• Required action a: Using the article below about the ISIS suspects arrested in Turkey, explain why, according to the writer, Turkey caught the eight suspects.

• Text block:
⁂

Turkey arrests 8 ISIS suspects posing as ... Syrian refugees

Barack Obama may have figured that he would catch political lightning in a bottle by belittling concerns over the prospect of admitting 10,000 Syrian refugees just after the attacks in Paris, but his fellow Democrats aren’t exactly jumping to back his play. With his usual impeccable timing, Obama sneered at Republicans for being afraid of widows and orphans just before a female jihadist blew herself up in an attempt to stave off a raid in Paris. Not long afterward, Turkey announced that it had arrested eight men suspected of being ISIS terrorists, attempting to infiltrate Germany by posing as — wait for it — refugees. ISIS bragged in response that they’re just the tip of the iceberg:

Police sources said one of the suspects had a hand-drawn picture of a planned route from Turkey to Germany, via Greece, Serbia and Hungary.

It is believed the group are Islamic State militants planning to make their way to Germany posing as refugees.

The arrests come after an ISIS terrorist bragged about how easy it was to smuggle thousands of covert jihadists into Europe under the guise of being a desperate refugee.

The Syrian operative claimed more than 4,000 covert ISIS gunmen had made it into western nations, hidden among innocent refugees.

He said members of the blood-thirsty group were following the well-trodden route taken by refugees and migrants fleeing Syria, travelling across the border of Turkey then on to boats across to Greece and through Europe.

The man claimed there are now more than 4,000 covert ISIS gunmen “ready” to strike across the European Union.

Is that true? Who knows? Turkey caught these eight suspects, but only because of heightened scrutiny in the wake of the attacks, and perhaps some serendipitous stupidity by the infiltrators by keeping evidence of their plans on them. Even if this is 99% boast, that leaves dozens of potential sleepers ready to lead terror attacks with local recruits.

Even before these developments, high-ranking Democrats in Washington and elsewhere seemed reluctant to take up Obama’s straw-men and ad hominem arguments. In fact, as the Washington Post’s Amber Phillips notes, they’re a little worried about admitting Syrian refugees too:

But as the debate intensifies, higher-ranking Democrats appear slightly more concerned than their rank-and-file counterparts and liberal supporters about letting Syrian refugees into America. And their public comments indicate they’re at least leaving the door open to pausing it too.

⁂

• Information shown:

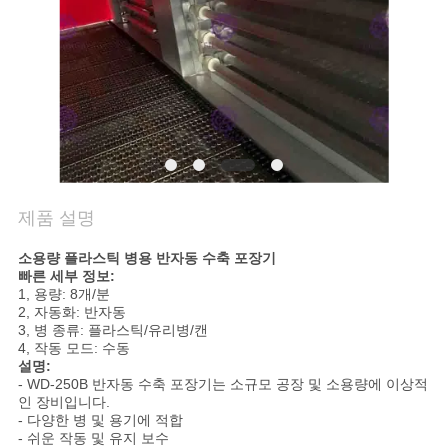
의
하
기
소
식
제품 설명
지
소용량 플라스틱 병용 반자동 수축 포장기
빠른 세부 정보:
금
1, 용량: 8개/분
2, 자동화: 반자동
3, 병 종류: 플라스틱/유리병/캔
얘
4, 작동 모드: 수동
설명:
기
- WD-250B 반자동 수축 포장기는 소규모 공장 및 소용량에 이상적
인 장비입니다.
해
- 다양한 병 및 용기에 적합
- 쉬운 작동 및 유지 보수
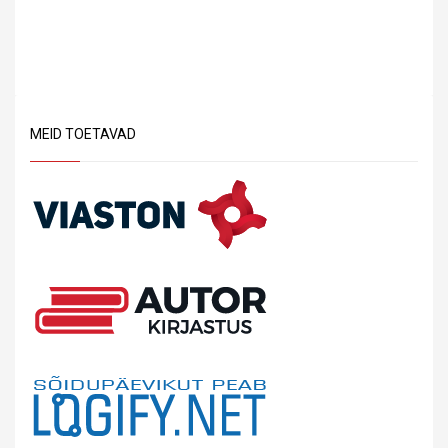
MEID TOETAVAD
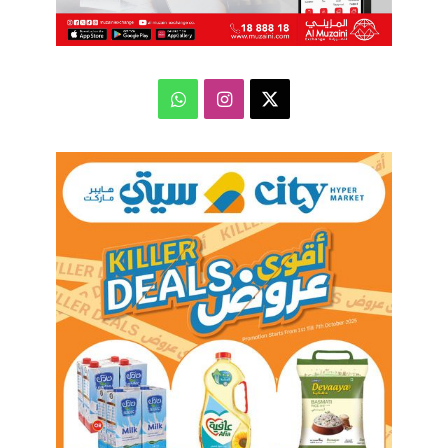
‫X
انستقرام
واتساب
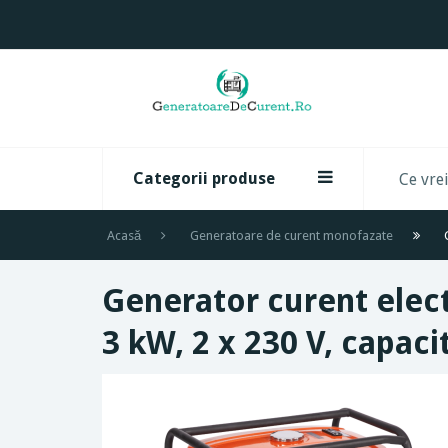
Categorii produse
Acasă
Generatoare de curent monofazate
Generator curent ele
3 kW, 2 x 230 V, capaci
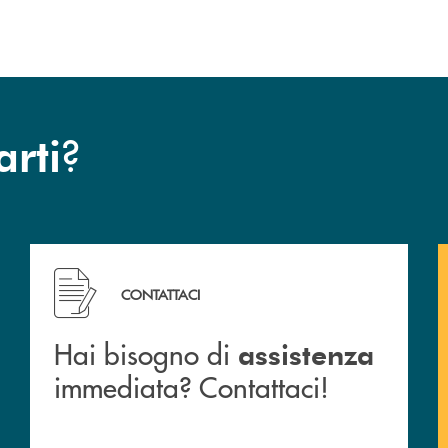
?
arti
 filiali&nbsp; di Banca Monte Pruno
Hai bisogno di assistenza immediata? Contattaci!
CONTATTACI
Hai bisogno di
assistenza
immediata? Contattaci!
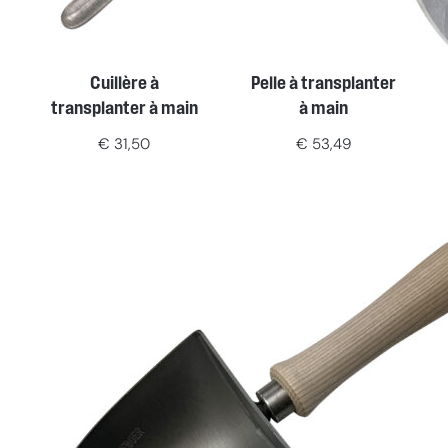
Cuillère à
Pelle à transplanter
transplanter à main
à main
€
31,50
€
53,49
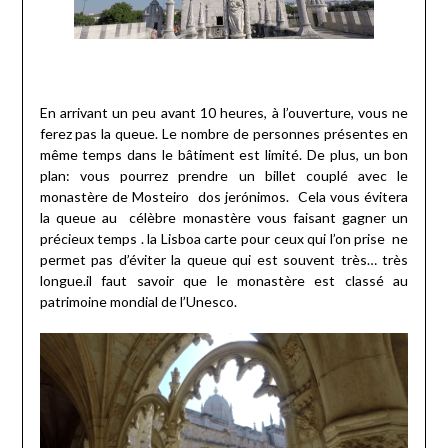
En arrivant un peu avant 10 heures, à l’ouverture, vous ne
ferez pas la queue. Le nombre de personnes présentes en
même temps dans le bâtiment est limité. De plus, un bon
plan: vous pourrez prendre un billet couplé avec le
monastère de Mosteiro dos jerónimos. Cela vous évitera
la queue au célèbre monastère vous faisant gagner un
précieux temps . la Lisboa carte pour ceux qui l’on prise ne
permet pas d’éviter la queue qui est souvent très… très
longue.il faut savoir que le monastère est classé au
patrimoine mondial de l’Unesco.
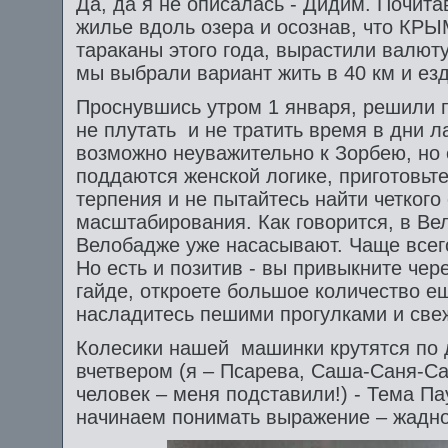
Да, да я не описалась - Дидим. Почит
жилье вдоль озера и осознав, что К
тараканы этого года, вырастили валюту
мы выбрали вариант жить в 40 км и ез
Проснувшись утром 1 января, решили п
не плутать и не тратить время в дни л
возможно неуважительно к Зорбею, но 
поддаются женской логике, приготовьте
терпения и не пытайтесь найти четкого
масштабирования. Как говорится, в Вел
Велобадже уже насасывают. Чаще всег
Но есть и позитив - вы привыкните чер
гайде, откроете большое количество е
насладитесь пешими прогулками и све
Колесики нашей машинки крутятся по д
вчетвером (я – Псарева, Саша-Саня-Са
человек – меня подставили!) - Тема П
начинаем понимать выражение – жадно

⁂

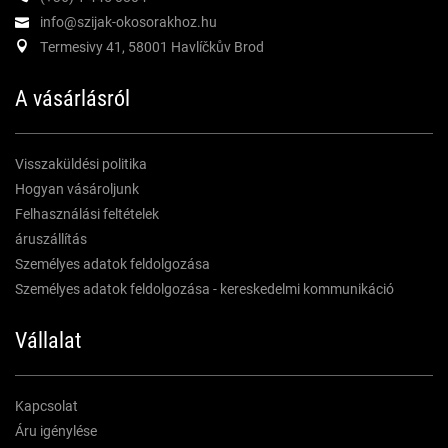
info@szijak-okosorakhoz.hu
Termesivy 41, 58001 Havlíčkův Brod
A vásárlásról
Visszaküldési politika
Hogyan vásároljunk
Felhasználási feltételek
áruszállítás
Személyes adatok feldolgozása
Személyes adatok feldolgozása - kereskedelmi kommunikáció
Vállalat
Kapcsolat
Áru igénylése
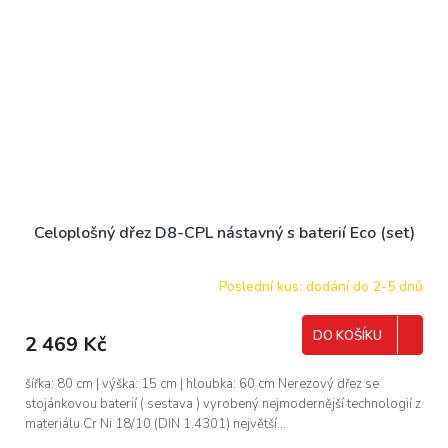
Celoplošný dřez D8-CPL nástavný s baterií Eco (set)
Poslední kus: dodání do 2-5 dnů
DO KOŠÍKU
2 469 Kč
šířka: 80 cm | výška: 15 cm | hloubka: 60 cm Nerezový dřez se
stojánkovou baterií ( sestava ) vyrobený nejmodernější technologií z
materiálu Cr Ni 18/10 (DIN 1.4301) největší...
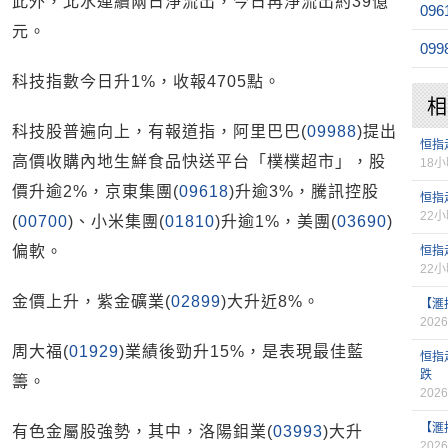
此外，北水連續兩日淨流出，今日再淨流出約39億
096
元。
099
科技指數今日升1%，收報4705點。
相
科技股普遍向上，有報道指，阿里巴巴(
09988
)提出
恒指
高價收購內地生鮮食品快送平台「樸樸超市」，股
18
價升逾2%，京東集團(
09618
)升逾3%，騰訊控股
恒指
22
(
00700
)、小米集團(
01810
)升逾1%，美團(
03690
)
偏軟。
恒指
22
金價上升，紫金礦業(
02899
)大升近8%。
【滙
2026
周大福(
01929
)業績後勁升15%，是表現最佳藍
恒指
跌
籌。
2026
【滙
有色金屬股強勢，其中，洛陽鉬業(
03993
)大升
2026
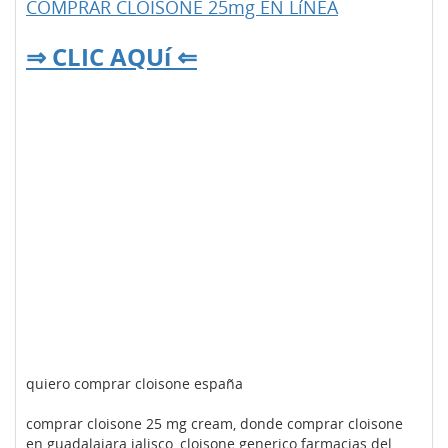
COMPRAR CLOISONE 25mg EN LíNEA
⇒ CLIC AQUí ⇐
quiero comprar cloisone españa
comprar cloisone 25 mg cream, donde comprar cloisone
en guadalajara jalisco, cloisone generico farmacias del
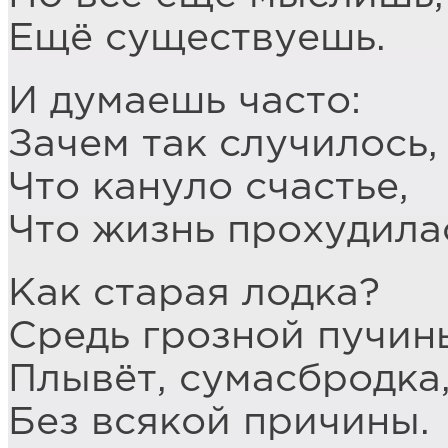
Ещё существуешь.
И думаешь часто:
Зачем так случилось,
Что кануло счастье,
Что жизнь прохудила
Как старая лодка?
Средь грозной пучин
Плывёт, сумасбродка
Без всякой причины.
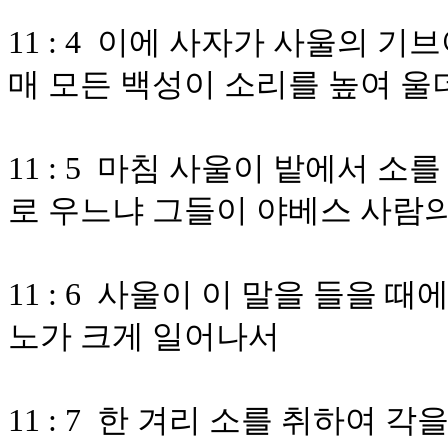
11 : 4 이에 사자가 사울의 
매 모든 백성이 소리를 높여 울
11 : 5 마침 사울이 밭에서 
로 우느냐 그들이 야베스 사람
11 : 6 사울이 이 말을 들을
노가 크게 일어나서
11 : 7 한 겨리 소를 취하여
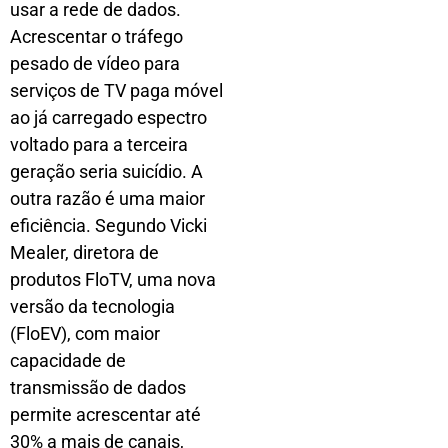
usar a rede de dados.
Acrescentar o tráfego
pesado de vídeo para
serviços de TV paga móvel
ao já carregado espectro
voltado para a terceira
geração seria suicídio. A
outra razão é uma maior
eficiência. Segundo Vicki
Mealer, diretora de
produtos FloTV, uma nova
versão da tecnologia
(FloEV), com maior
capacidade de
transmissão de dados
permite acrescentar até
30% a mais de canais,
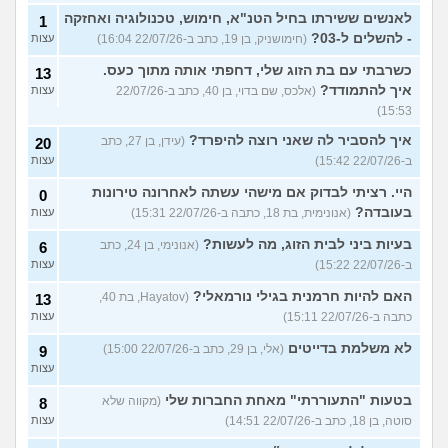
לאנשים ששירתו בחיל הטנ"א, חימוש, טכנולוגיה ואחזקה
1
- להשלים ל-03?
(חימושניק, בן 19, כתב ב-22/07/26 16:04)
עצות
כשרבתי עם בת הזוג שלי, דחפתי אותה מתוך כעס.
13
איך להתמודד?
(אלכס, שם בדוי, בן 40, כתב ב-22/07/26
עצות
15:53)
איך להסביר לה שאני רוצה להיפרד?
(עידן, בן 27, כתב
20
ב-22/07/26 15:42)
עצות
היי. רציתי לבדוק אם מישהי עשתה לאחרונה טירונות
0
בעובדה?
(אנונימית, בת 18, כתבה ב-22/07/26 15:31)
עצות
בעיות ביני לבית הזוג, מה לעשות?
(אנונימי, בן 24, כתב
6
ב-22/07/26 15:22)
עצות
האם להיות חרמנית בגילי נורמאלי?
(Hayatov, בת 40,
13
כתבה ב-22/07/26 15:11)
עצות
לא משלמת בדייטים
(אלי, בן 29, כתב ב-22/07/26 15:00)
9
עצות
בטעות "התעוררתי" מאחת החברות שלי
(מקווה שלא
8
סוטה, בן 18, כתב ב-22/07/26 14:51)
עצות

⁂

• Required action b: Copy out the records' lines, from the line with "En arrivant un" up to and including the line with "patrimoine mondial de l’Unesco.".

• Worked solution a: The writer says Turkey caught the eight suspects only because of heightened scrutiny after the attacks. Perhaps it was also because the infiltrators foolishly kept evidence of their plans on them.

• Worked solution b:
En arrivant un peu avant 10 heures, à l’ouverture, vous ne
ferez pas la queue. Le nombre de personnes présentes en
même temps dans le bâtiment est limité. De plus, un bon
plan: vous pourrez prendre un billet couplé avec le
monastère de Mosteiro dos jerónimos. Cela vous évitera
la queue au célèbre monastère vous faisant gagner un
précieux temps . la Lisboa carte pour ceux qui l’on prise ne
permet pas d’éviter la queue qui est souvent très… très
longue.il faut savoir que le monastère est classé au
patrimoine mondial de l’Unesco.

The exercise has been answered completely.